» **DATASET**
————————

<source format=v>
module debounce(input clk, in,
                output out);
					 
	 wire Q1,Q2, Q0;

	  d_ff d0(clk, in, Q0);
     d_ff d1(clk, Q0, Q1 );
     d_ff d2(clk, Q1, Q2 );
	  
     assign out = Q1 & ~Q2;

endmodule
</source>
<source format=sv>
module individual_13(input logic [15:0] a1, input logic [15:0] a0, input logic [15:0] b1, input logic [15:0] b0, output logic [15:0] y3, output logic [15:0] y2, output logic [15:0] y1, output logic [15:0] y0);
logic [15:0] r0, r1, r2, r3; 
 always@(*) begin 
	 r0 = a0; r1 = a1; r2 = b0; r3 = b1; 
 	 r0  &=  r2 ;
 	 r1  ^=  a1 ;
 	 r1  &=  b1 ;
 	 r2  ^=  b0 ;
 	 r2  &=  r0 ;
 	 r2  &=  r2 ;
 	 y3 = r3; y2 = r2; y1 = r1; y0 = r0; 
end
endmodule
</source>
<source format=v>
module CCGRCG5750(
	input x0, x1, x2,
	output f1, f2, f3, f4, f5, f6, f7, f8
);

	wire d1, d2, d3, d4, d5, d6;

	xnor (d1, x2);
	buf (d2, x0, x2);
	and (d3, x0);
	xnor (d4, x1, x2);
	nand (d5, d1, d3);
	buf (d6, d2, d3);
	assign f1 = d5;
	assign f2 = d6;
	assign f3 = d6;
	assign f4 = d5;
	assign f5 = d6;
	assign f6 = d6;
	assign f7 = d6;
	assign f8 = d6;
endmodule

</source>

————————

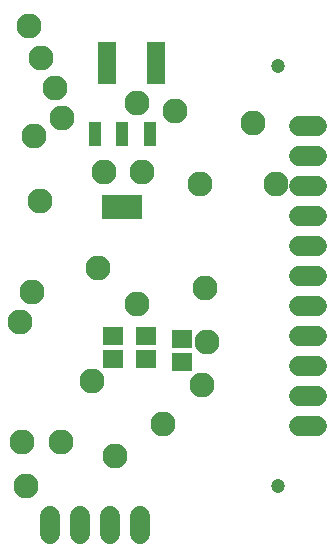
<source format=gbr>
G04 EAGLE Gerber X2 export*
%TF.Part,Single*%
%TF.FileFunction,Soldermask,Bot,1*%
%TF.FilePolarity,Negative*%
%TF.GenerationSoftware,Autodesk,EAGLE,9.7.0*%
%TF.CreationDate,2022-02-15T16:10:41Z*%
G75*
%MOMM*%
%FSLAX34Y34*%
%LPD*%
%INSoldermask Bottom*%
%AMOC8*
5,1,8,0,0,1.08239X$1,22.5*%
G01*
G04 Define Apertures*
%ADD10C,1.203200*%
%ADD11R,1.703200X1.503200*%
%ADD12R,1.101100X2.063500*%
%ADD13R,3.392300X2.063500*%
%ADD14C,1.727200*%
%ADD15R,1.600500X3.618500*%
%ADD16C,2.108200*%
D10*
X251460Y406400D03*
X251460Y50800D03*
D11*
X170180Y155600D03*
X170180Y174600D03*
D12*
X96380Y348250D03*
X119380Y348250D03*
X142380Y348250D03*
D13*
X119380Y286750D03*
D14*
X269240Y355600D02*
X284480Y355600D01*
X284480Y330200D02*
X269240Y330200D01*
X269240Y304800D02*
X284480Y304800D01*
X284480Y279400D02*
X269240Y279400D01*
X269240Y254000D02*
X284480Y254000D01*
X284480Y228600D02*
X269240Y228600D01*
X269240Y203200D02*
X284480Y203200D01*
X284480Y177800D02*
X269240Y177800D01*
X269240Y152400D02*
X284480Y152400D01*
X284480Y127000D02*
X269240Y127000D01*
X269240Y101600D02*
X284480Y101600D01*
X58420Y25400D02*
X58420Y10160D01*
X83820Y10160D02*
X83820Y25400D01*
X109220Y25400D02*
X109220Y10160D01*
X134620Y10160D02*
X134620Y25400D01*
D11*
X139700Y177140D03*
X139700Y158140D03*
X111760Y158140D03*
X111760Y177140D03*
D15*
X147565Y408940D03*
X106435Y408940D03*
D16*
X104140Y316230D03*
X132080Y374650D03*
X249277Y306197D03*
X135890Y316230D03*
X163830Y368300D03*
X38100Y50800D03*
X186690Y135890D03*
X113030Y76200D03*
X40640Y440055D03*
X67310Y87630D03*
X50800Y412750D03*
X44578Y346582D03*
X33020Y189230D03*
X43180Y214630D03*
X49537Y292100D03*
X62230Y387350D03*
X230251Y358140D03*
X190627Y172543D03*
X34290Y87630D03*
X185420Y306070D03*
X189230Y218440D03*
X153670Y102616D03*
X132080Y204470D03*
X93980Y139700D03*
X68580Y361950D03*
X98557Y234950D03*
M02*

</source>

————————

» **TASK TO COMPLETE**
Return only the number of lines above in which the string "EAGLE" occurs.

» **ANSWER SPACE**
2